--- Dati estratti ---

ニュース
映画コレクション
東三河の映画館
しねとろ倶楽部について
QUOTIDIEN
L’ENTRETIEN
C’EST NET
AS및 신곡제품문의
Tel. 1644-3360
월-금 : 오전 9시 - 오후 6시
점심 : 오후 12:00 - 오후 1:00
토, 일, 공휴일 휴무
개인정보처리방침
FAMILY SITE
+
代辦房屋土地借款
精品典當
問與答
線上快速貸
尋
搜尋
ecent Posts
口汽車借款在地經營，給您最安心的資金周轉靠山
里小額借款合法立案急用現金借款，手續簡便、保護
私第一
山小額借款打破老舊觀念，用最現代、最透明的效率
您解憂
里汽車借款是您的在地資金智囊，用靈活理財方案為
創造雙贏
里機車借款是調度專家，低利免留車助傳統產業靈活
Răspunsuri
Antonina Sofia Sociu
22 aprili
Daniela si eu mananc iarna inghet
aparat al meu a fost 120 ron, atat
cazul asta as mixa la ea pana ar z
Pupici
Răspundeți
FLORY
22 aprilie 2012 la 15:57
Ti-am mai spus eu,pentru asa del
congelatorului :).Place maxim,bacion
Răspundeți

---

#### [Compito]
Riscrivi tutti i dati come tabella Markdown con le colonne «n» e «Riga»: ogni riga riceve il suo numero progressivo e le righe vuote vanno tralasciate.

#### [La tua soluzione]
| n | Riga |
|---|---|
| 1 | ニュース |
| 2 | 映画コレクション |
| 3 | 東三河の映画館 |
| 4 | しねとろ倶楽部について |
| 5 | QUOTIDIEN |
| 6 | L’ENTRETIEN |
| 7 | C’EST NET |
| 8 | AS및 신곡제품문의 |
| 9 | Tel. 1644-3360 |
| 10 | 월-금 : 오전 9시 - 오후 6시 |
| 11 | 점심 : 오후 12:00 - 오후 1:00 |
| 12 | 토, 일, 공휴일 휴무 |
| 13 | 개인정보처리방침 |
| 14 | FAMILY SITE |
| 15 | + |
| 16 | 代辦房屋土地借款 |
| 17 | 精品典當 |
| 18 | 問與答 |
| 19 | 線上快速貸 |
| 20 | 尋 |
| 21 | 搜尋 |
| 22 | ecent Posts |
| 23 | 口汽車借款在地經營，給您最安心的資金周轉靠山 |
| 24 | 里小額借款合法立案急用現金借款，手續簡便、保護 |
| 25 | 私第一 |
| 26 | 山小額借款打破老舊觀念，用最現代、最透明的效率 |
| 27 | 您解憂 |
| 28 | 里汽車借款是您的在地資金智囊，用靈活理財方案為 |
| 29 | 創造雙贏 |
| 30 | 里機車借款是調度專家，低利免留車助傳統產業靈活 |
| 31 | Răspunsuri |
| 32 | Antonina Sofia Sociu |
| 33 | 22 aprili |
| 34 | Daniela si eu mananc iarna inghet |
| 35 | aparat al meu a fost 120 ron, atat |
| 36 | cazul asta as mixa la ea pana ar z |
| 37 | Pupici |
| 38 | Răspundeți |
| 39 | FLORY |
| 40 | 22 aprilie 2012 la 15:57 |
| 41 | Ti-am mai spus eu,pentru asa del |
| 42 | congelatorului :).Place maxim,bacion |
| 43 | Răspundeți |